If that is the sense of the language, it must mean that, in all cases of the sales of lands thereafter made, redemption may be made, on those terms, from the State. Statutes never should be construed to have a retroactive operation, but as declaring the law for the future. Unless a contrary purpose is manifest, we must assume that the Legislature is familiar with the state of the law on any subject with which it is dealing. The sales under this Abatement Act, for the taxes of 1874, are directed to be made on the 10th of May. This is the first sale that could occur. The redemption clauses expressly apply to that sale. The next sale that could take place, under any law, would be the 1st of January, 1876, and that by virtue of *382the sixteenth section of this statute. The statute would have a complete and just operation by limiting it to sales of lands made after the 1st of March, 1875. It is not to be supposed that the Legislature designed to interfere in any way with sales that would take place under the act of the 26th of January, 1875, for the regular taxes of 1874, on the 1st of March, the day of the passage of the Abatement Act. It contemplated sales to be made after that day, and annexed the privilege of redemption, on the terms named, as incident to them.
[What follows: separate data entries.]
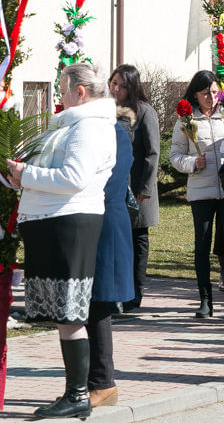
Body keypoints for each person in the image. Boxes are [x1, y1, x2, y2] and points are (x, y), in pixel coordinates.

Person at [9, 63, 117, 419]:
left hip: (69, 222)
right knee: (64, 314)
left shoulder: (90, 127)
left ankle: (78, 395)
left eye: (62, 87)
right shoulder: (73, 124)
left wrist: (28, 175)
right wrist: (16, 176)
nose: (59, 94)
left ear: (80, 92)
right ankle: (76, 394)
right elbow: (48, 170)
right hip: (53, 220)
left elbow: (73, 177)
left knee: (69, 313)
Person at [169, 70, 224, 319]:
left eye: (215, 92)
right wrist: (194, 162)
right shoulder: (186, 121)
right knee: (202, 246)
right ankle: (205, 300)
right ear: (195, 94)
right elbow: (174, 156)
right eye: (206, 93)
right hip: (201, 192)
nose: (212, 97)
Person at [86, 101, 136, 408]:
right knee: (90, 302)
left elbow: (108, 183)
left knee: (99, 302)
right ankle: (91, 382)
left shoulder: (114, 134)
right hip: (93, 222)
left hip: (105, 224)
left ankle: (103, 383)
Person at [109, 64, 159, 312]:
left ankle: (134, 294)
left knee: (137, 240)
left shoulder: (144, 111)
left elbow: (152, 153)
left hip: (137, 188)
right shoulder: (106, 110)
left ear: (132, 87)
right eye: (113, 83)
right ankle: (118, 290)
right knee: (118, 241)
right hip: (113, 187)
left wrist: (144, 187)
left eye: (122, 85)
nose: (116, 88)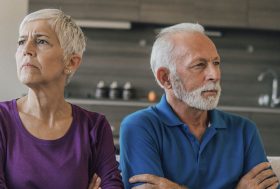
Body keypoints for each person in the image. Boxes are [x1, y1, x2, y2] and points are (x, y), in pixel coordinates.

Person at [119, 23, 280, 189]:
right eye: (199, 65)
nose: (214, 75)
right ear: (165, 78)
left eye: (216, 63)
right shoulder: (139, 127)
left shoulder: (245, 130)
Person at [0, 9, 123, 189]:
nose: (26, 50)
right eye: (21, 41)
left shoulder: (95, 127)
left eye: (41, 41)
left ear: (71, 62)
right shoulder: (2, 120)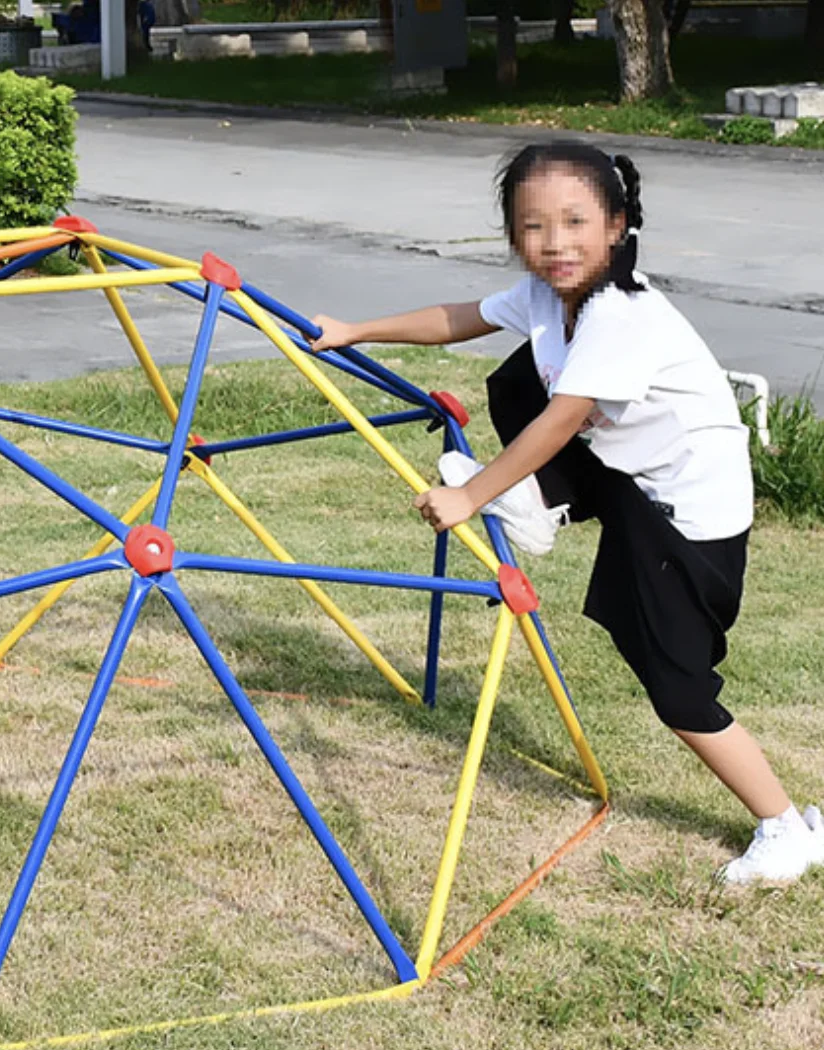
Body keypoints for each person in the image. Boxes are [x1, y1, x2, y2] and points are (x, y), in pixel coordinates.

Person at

It was also insisted by the defendant in error that the act of 1874 had no influence on the sale of the 1st of March, 1875, because the delinquency did not take place after the passage of that statute, — 22d of December, 1874; and that on that day the land was not delinquent for the taxes of 1874, and did not become so until the 1st of January, 1875. That was accomplished by force of the second section of the act of the 17th of April, 1873, and the proviso in the act of 1874, which was, that advertisement should be made immediately after the 1st of January, and sale made the first Monday in February. This extended the time for voluntary payment one month longer than allowed by art. 9, chap. 22, of the Code. The time fixed by the act of 1873 was retained. We conclude, therefore, that the taxes for the year 1874 were not delinquent until the 1st of January, 1875, and that the sale was properly made under art. 9, chap. 22, of the Code, except so far as modified as to time of sale by the proviso in the act of 1874, and the supplemental act of the 22d of January, 1875.

This last act is corroborative of the correctness of our view as to the time when the delinquenc}7 occurred. The Legislature assumed that the taxes of the fiscal year 1874 were not delinquent until the 1st of January, 1875.
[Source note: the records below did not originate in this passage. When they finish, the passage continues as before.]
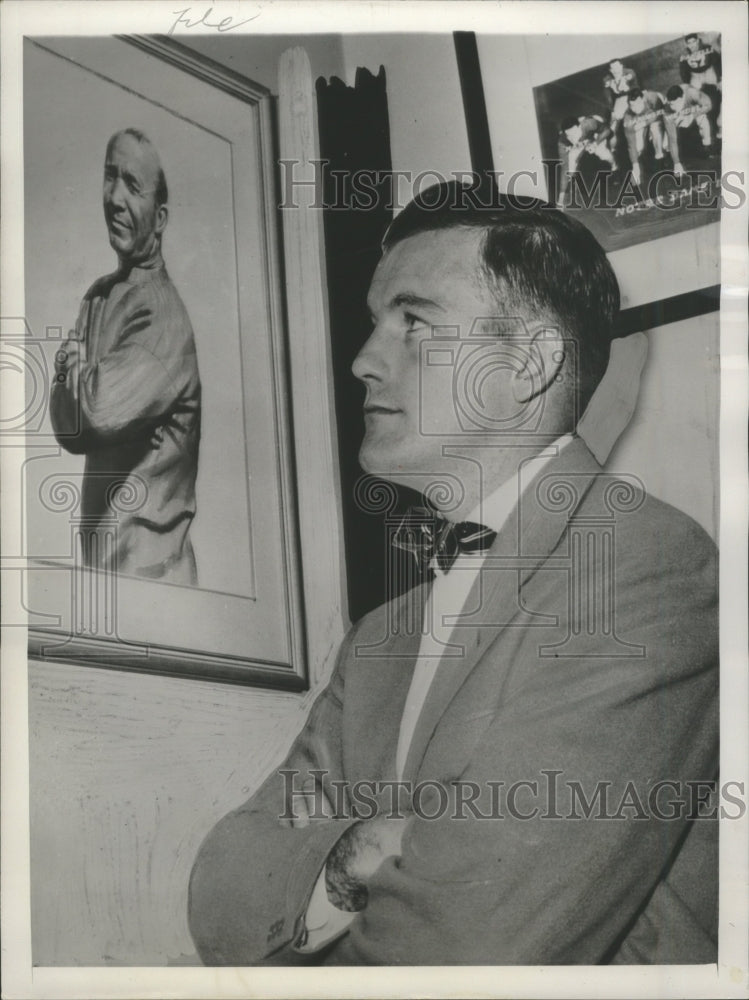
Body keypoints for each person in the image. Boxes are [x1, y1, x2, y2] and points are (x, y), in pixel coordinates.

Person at [188, 184, 718, 965]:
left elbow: (472, 945)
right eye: (375, 323)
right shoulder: (380, 636)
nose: (363, 361)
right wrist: (349, 859)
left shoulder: (641, 566)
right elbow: (223, 896)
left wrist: (332, 874)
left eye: (413, 321)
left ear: (530, 362)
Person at [50, 128, 201, 584]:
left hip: (153, 580)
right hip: (107, 573)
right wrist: (79, 380)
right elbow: (69, 429)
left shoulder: (162, 317)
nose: (114, 198)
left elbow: (94, 414)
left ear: (160, 217)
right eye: (110, 176)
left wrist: (73, 370)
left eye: (133, 186)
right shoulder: (99, 296)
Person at [556, 114, 615, 207]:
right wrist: (561, 199)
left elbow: (607, 130)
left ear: (579, 127)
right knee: (570, 165)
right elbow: (564, 169)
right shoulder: (562, 141)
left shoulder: (588, 124)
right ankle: (567, 191)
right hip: (580, 143)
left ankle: (615, 166)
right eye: (569, 135)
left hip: (595, 133)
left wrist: (595, 143)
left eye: (574, 133)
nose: (572, 136)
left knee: (604, 154)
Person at [663, 84, 715, 174]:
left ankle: (707, 146)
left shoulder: (691, 93)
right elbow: (672, 139)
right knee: (667, 139)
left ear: (682, 97)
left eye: (675, 103)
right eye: (671, 104)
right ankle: (669, 156)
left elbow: (708, 105)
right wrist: (676, 163)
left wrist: (693, 116)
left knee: (703, 119)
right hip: (680, 116)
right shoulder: (667, 110)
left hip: (694, 110)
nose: (673, 107)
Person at [622, 88, 668, 184]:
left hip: (657, 114)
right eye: (632, 105)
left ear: (643, 99)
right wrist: (635, 166)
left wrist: (645, 123)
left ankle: (660, 159)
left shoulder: (653, 99)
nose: (635, 108)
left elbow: (663, 114)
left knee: (656, 131)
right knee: (638, 147)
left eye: (638, 104)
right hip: (642, 120)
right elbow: (631, 144)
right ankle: (640, 166)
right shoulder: (628, 117)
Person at [602, 58, 639, 156]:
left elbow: (630, 79)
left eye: (617, 67)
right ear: (610, 70)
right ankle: (613, 151)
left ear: (622, 66)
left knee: (637, 117)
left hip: (634, 96)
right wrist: (612, 110)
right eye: (613, 69)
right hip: (621, 100)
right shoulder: (607, 79)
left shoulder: (629, 72)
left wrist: (623, 81)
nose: (616, 70)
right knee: (612, 127)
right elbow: (608, 97)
It is not necessary to consider the value of the testimony of the deputy-sheriff as to the manner in which the land was sold, as overcoming the implication of law that it was rightfully done.

Lands must be offered in the smallest legal subdivisions. *383The statute evidently intends such subdivisions as are recognized by the laws of the United States and the surveys under them, and the courts will take official notice of them. Hill v. Bacon, 43 Ill. 478; Gardner v. Eberhart, 82 Ill. 320; Linton v. Quimby, 57 Ill. 272.

Forty acres is the smallest legal subdivision, and the tax-collector ought to offer lands in lots of that quantity. Vassar v. George, 47 Miss. 723; Hodge v. Wilson, 12 Smed. & M. 498; Boisgerard v. Johnson, 23 Miss. 122; Baskins v. Wilson, 24 Miss. 433.

A protracted, but necessary, review of the revenue laws has brought us to the conclusion (1) that a right of redemption by the owner or claimant of the land attached as an incident of the sale on the 1st of March, 1875 ; and (2) that the sale by the auditor prior to its expiration was without authority of law, and that the tender of redemption by Moore & Co. was in due time, being within two years after the sale.

Judgment reversed and a new trial awarded.